For me the great benefit of rounded shapes is that they make it visually apparent what's foreground and what's background. If you just divide an area up into rectangular subareas, it's hard to know which of these rectangles are supposed to represent figure and which are just empty background. The T-joint between a vertical line and a horizontal line gives no clue as to whether the vertical line is supposed to connect to the left half of the horizontal line, the right half, both, or neither. A little curvature makes it clear which direction the edge of a depicted object is continuing.
On a similar note, fuck the "flat" designs which make buttons indistinguishable.
I've even seen UIs which do use bevels on buttons; but only when hovered-over! I don't want to scan my pointer across the screen hoping to find something interactive, like I'm struggling on Monkey Island!
My gripe with border-radius is that it makes everything look the same.
I'd really like more corner types. Back in the tables and sliced images days, we'd have all manner of neat angular borders, and tons of variety. Now it's all squircles everywhere.
Ninety-degree angles do not exist in nature.

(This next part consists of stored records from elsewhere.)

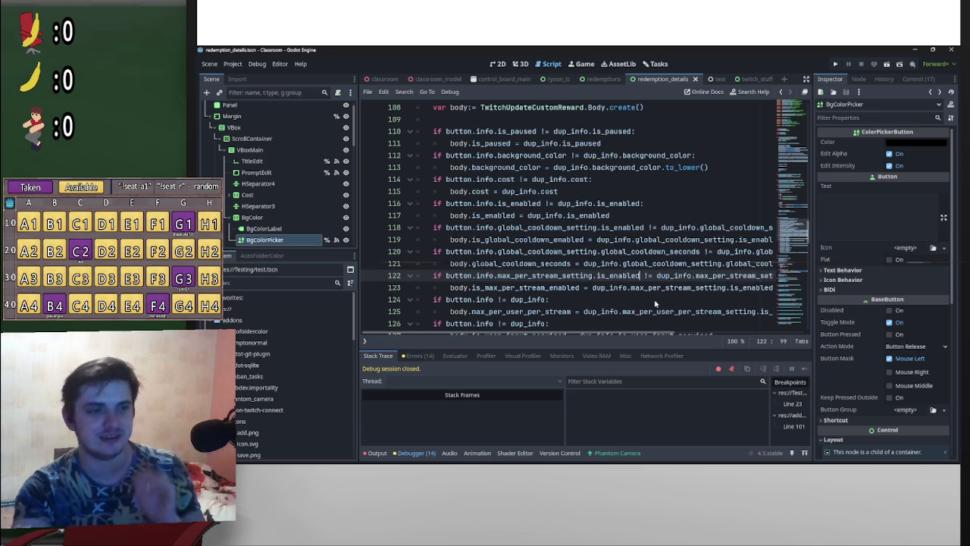
scroll(655, 303, down, 2)
scroll(646, 311, up, 1)
scroll(644, 329, right, 1)
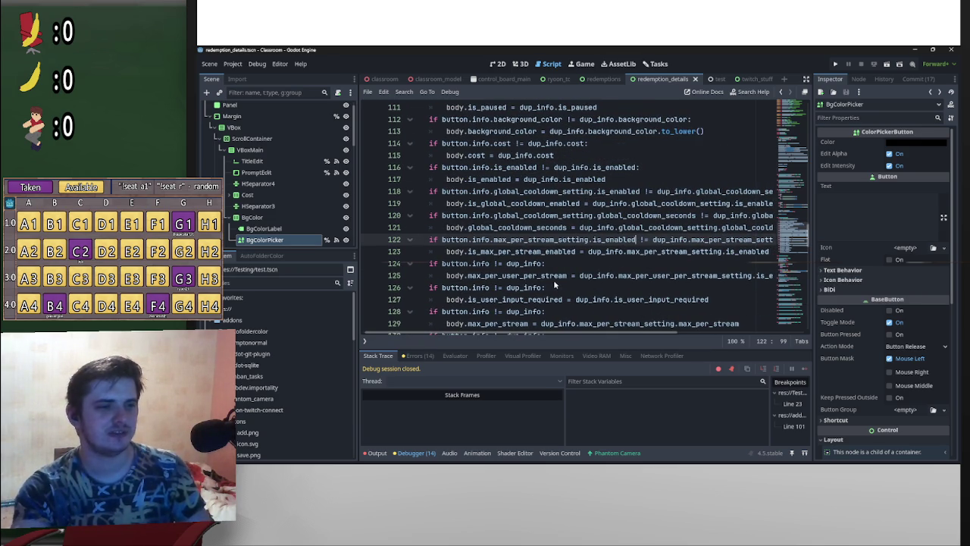
scroll(657, 326, down, 1)
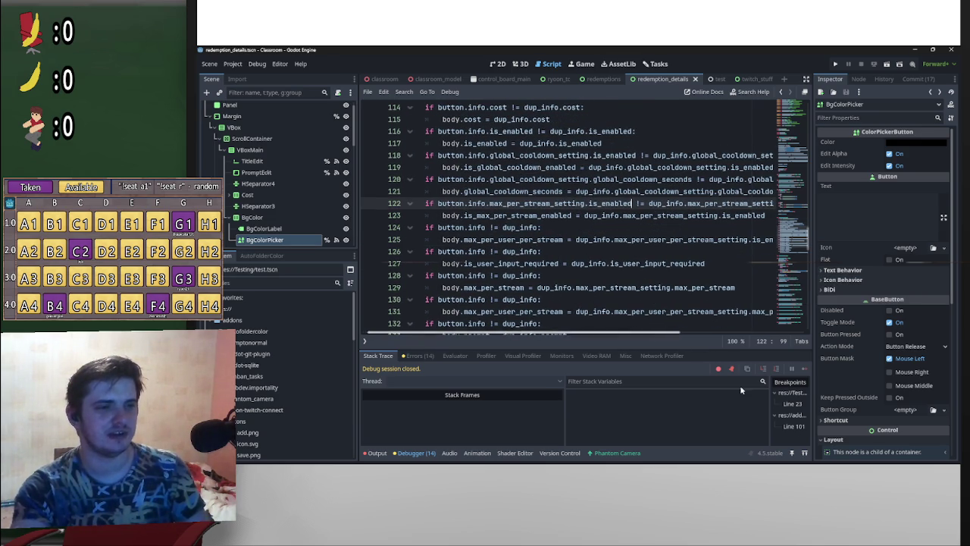
scroll(656, 332, right, 1)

So you're going to get two schools of thought: UI should look more natural (and therefore round off any hard edges), or UI should intentionally embrace hard edges, as a declaration of defiance against entropy, just like any other human endeavor for industry, progress, stability, and reliability.
We used to build systems that we wished would stand the test of time. Now we build systems that only last as long as PMs care about them and their warranty period runs out. What do our design choices say about us?
Border radius has been one of the best things to happen to CSS. If you've done web development during the Internet Explorer 6 era, you'd know what I mean.
I wonder whether they want to fuck the Fernández–Guasti squircle, Lamé's special quartic, or both, and whether their desires extend to higher-dimensional sphubes. Possibly their squigonometry just can't handle such curves, and they can't control themself!
Is there a Bresenham-style algorithm similar to the midpoint algorithm for roundrects that can produce other kinds of squircles?